Another argument for a plant-heavy diet is that an animal-heavy diet makes our bodies too acidic, which they say causes all kinds of chronic diseases. Plants alkalinize our bodies, which is healthier, they say. This scare also turns out not to have any basic research behind it. Our ancestors ate varying amounts of plants and animals, sometimes almost exclusively one or the other, depending on what food sources were available, and no chronic illness existed. None. Different parts of our bodies need to be kept at different pH levels or we die, so our bodies have mechanisms to keep our pH levels right where they need to be for optimal body functioning, regardless of the amount of plants or animals we’re eating. If eating a meat-heavy diet made any part of our bodies so acidic that we wound up with a chronic illness, humans likely would have died out many, many years ago. What we know precipitates chronic illness is stress coupled with toxins, including high carbohydrate intake, or infection. This acidity argument, in short, makes no sense.

Then there’s the gut microbiome argument. Now here’s something to consider! We are only 10% human genes – the other 90% are bacterial. We are walking bags of bugs and would not survive otherwise. We have to feed those beneficial bugs so that we stay healthy, and they really, really like probiotics, or fiber, from plants. If we do not feed them, they die and other, not-so-beneficial and potentially harmful bugs take their place. These bad bugs like Big Macs and fries. They also like sugar and chemical-laden Frankenfoods, like honey buns and Snickers bars. What we feed ourselves in part determines what bugs are there, and we want more of the helpful ones and less of the bad ones. This probably also greatly impacts chronic disease, though the science on this is very new. But here again, some of our ancestors didn’t eat lots of plants to feed their good bugs and had no chronic illness. Today, there are many people with autoimmune conditions who cannot eat some plants or any plants at all if they wish to stay symptom-free. There is no research on carnivore (all meat) diets, yet, but there are too many people benefitting from this way of eating to make the bug argument air-tight – unless those bugs also really like a good 100% grass-fed steak.

So where does that leave us? Eating the greatest variety of plants and animals – real food, raised naturally, not by corporate farms that deplete the nutrition in the soil and in the food – logically gives us the most nutrients to feed our good bugs and give us the protein we need.
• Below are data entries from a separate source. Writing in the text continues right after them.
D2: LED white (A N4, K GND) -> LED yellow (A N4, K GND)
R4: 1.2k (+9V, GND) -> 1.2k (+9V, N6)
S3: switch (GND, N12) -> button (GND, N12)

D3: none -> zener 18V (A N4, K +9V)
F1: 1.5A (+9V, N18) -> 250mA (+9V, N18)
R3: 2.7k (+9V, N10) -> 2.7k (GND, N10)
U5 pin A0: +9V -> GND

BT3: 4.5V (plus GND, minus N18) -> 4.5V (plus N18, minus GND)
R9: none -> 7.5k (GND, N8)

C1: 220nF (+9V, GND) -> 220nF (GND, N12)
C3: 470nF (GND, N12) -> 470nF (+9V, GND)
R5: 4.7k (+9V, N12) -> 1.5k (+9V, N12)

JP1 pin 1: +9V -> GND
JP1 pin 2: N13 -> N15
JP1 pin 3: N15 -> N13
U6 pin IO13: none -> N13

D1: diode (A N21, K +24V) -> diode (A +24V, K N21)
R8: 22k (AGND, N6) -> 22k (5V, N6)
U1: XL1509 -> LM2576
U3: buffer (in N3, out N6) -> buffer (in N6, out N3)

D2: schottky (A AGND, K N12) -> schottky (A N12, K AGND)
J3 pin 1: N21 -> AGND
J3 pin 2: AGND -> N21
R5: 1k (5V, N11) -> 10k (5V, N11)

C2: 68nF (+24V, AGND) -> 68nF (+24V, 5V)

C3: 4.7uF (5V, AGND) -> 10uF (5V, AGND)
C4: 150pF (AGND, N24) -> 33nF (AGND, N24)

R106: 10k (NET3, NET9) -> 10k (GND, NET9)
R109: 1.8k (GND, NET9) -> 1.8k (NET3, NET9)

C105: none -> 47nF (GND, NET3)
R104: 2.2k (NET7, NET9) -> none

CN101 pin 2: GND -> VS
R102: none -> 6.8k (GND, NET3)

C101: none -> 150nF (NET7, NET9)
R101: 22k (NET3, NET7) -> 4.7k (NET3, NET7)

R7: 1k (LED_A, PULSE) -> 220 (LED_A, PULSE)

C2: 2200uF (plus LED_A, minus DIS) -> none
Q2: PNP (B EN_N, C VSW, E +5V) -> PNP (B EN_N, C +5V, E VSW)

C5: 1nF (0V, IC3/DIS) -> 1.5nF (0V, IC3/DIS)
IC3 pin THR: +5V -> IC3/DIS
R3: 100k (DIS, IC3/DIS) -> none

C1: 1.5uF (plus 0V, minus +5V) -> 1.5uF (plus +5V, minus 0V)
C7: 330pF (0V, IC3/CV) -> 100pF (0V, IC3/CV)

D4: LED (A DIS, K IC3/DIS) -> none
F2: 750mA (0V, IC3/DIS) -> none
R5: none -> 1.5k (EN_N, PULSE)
When we get rid of the Frankenfood and the grains and beans that we never really evolved to digest effectively, we might feel great with all of the meat and veg/fruit we want. We may need to back off of the fruit due to the extreme and unnatural sugar content of modern fruits. Some of us may still not feel optimal, though, so we may need to back off of nightshade and/or FODMAP veggies or even stop eating all plants entirely. Or if you feel better eating less meat and more plants, do that. A very cool thing happens when we eat real food: we are more tuned in to what our bodies tell us they like or don’t like. Eat everything that your body tells you it likes and don’t eat what makes it feel uncomfortable in any way. Your body should be the final authority that you listen to, not anyone else.